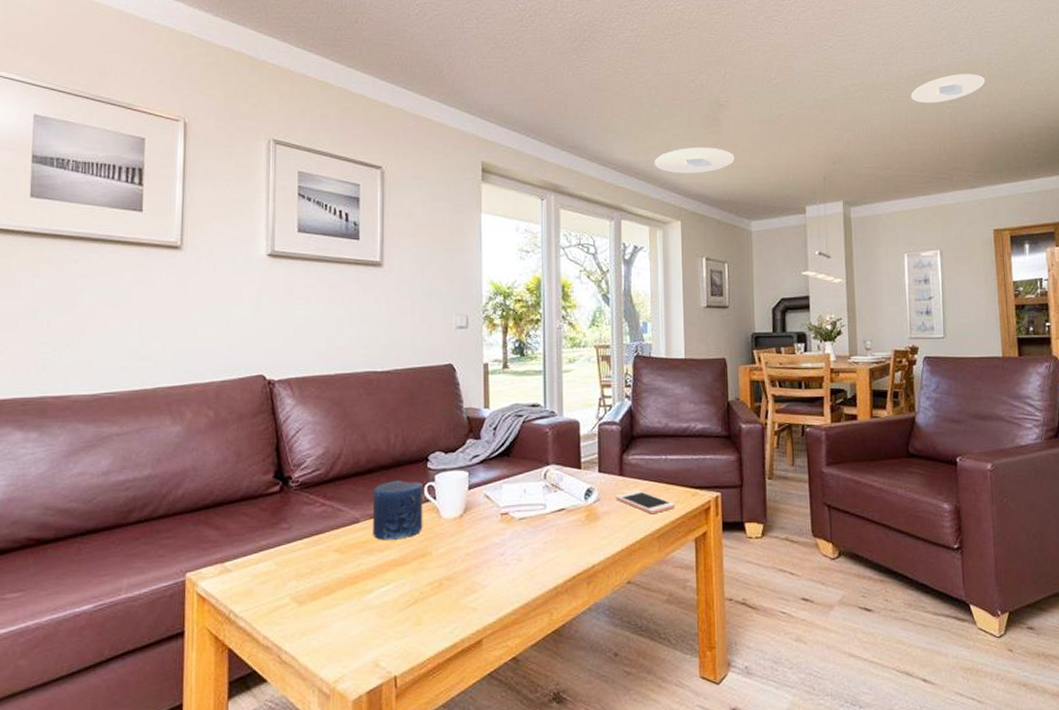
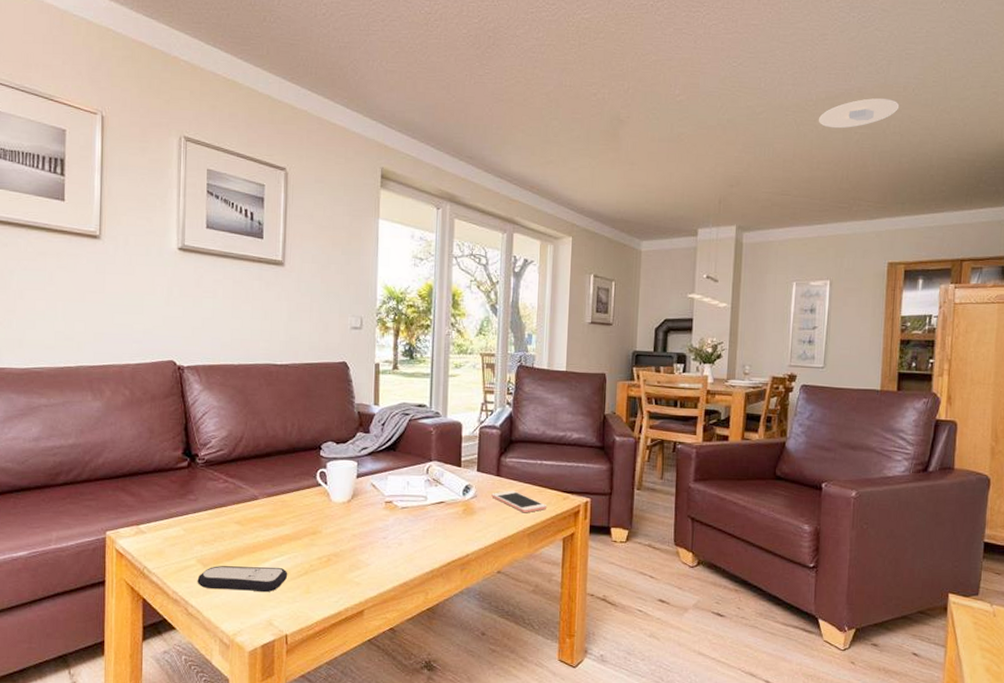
remote control: none [291,598,395,630] -> present [197,566,288,593]
candle: present [372,480,423,540] -> none [270,464,316,517]
ceiling light: present [655,148,735,174] -> none [550,163,631,190]

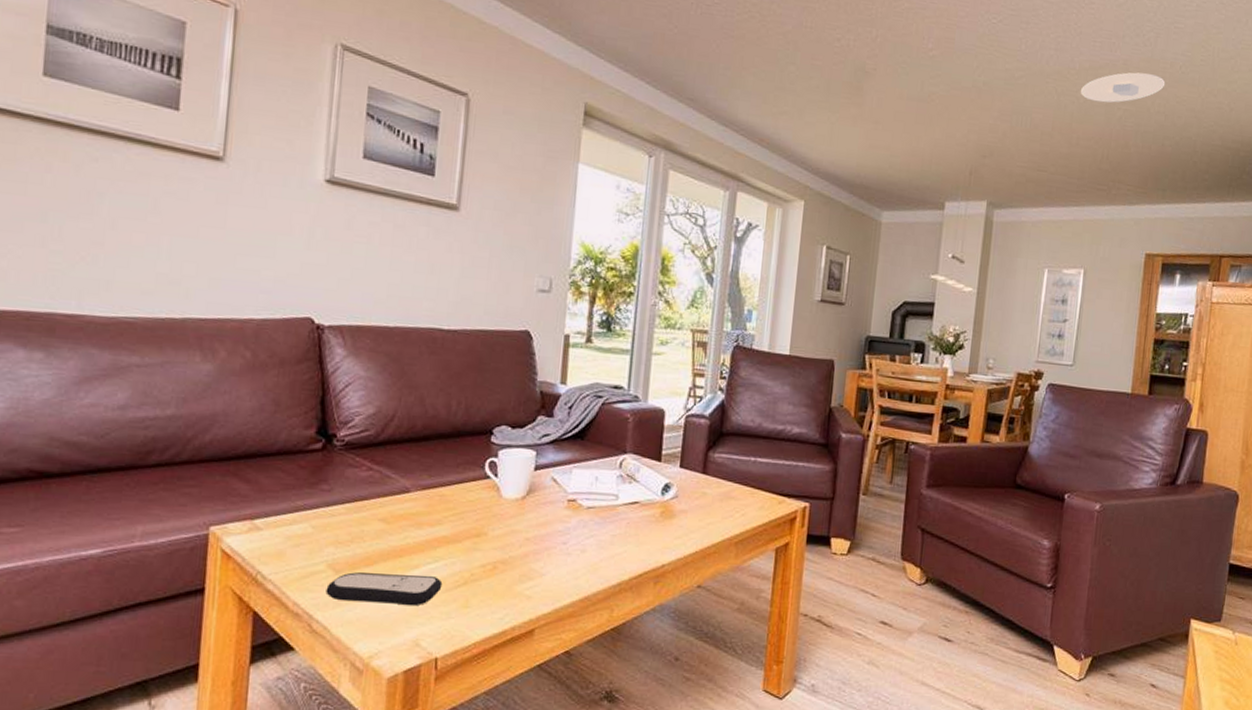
cell phone: present [491,490,548,513] -> none [695,490,760,519]

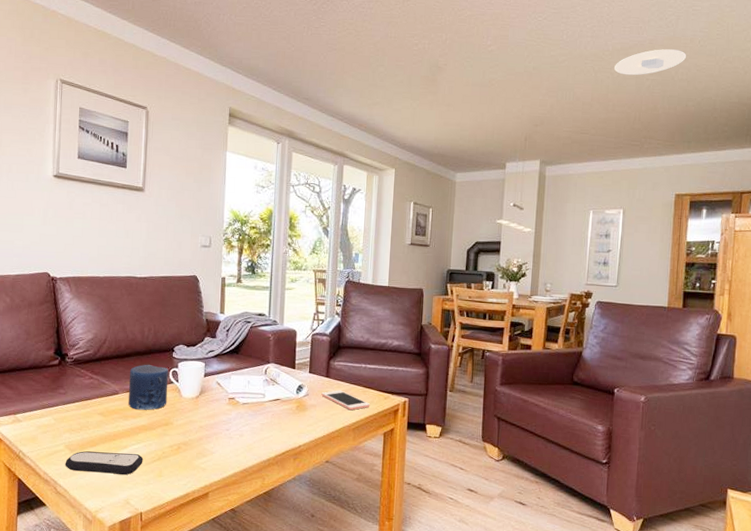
candle: none [424,451,484,515] -> present [128,364,169,410]
cell phone: none [695,490,760,519] -> present [321,390,370,411]

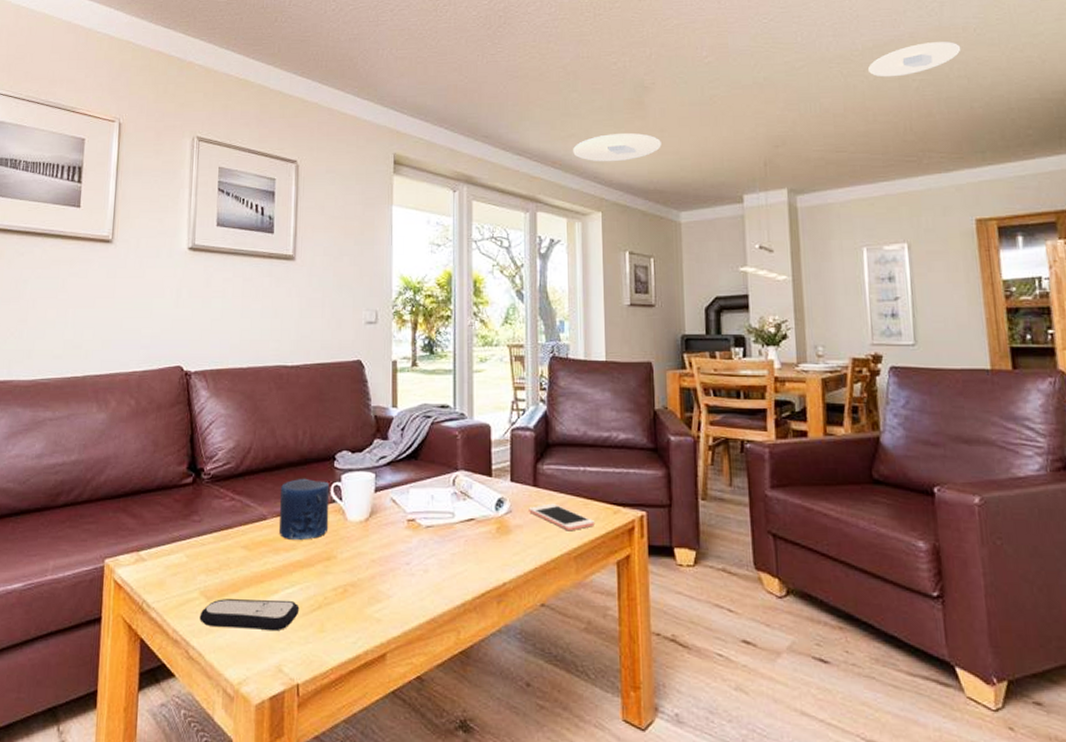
ceiling light: none [376,105,447,128] -> present [573,133,661,162]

- - -

▶ Exercise objective
Which lines in the records above contain the string "phone"? Copy them.

▶ Answer section
cell phone: present [491,490,548,513] -> none [695,490,760,519]
cell phone: none [695,490,760,519] -> present [321,390,370,411]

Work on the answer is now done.